Die Aktionsgemeinschaft Artenschutz (AGA) unter ihrem Vorsitzenden Günther Peter schlägt in die gleiche Kerbe: „Im Gegensatz zur Bundesregierung hat die AGA nichts Positives über den Vollzug des Übereinkommens zu berichten.“ Seit dem Beitritt vor 15 Jahren habe sich Deutschland zu einem der weltweit größten Verbraucher bedrohter Arten entwickelt.

Dem widerspricht der Bundesumweltminister, der auf die stark gesunkenen Einfuhrzahlen etwa für Elfenbein, Landschildkröten und Wildkatzen verweist. Während 1979 noch 66 Tonnen Rohelfenbein von afrikanischen Elefanten in die Bundesrepublik importiert wurden, ging diese Menge auf 0,43 Tonnen einschließlich Elfenbeinschnitzereien im letzten Jahr zurück. Ausschlaggebend für diesen Erfolg dürfte das Inkrafttreten eines internationalen Handelsverbots sein, dessen Verlängerung derzeit heftig umstritten ist. Die Felle wildlebender Katzenarten wie des Ozelot werden gar nicht mehr importiert; 1979 erreichte ihre Zahl noch 121000.

Diese Zahlen sind zwar erfreulich, aber nicht unbedingt sehr aussagekräftig. Sie reflektieren die Tatsache, daß der afrikanische Elefant oder bestimmte Raubkatzen im Laufe der letzten Jahre in die Liste des WA aufgenommen wurden. Die illegalen Importe geschützter Tiere, Tierprodukte und Pflanzen haben dagegen ständig zugenommen. Schuld an dieser Entwicklung sei auch die „katastrophale Unkenntnis“ von Beamten in den neuen Bundesländern und die personelle Unterbesetzung der Artenschutzbeamten in der Bundesrepublik, so die AGA.

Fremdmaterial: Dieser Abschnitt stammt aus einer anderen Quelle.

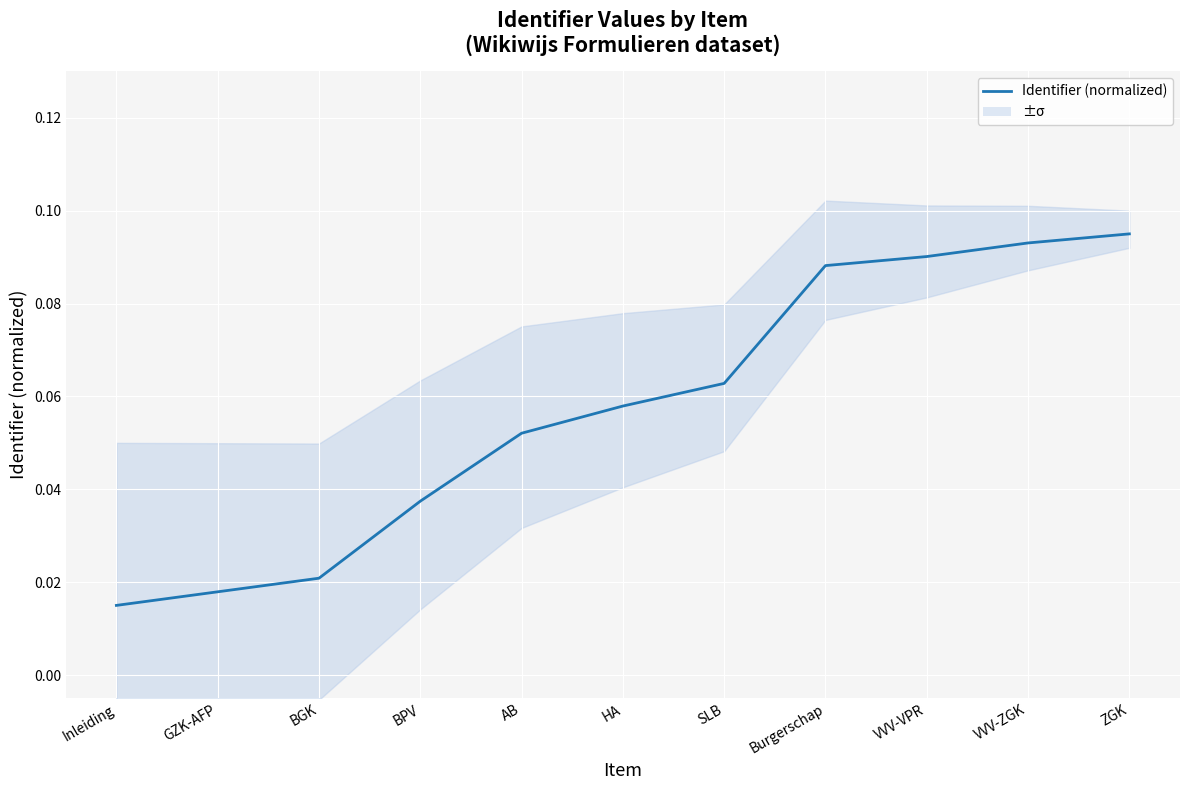

What is the difference between the values at VVV-ZGK and BGK?

0.1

Wie Töpfer mitteilte, sollen in einem neuzuschaffenden Bundesamt für Naturschutz 12 zusätzliche Stellen für den Artenschutz geschaffen werden. Detlef Szymanski, Referatsleiter Artenschutz im hessischen Ministerium für Naturschutz, teilte auf Anfrage mit, für den Vollzug der Artenschutzgesetze stünden 13 Beamte zur Verfügung, mit denen „die vorgegebenen Aufgaben erledigt werden könnten, ohne größere Rückstände entstehen zu lassen“.

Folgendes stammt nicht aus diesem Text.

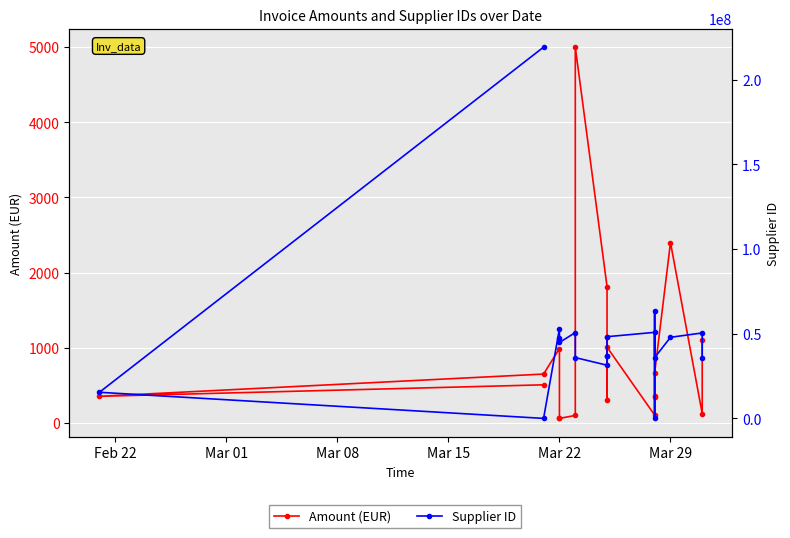

How many series are shown in this chart?

2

Einen anderen Weg zum Schutz bedrohter Arten will der Zentralverband zoologischer Fachbetriebe Deutschlands einschlagen, der jetzt eine „Selbstbeschränkung im Handel mit Heimtieren“ beschlossen hat. Über die Artenschutzliste des WA hinaus sollen eine Reihe von Arten nicht mehr öffentlich präsentiert werden. Der Verkauf weiterer Arten, die besondere Ansprüche an die Haltung stellen, wird für die Mitglieder des Verbandes künftig mit einer Beratungspflicht gekoppelt.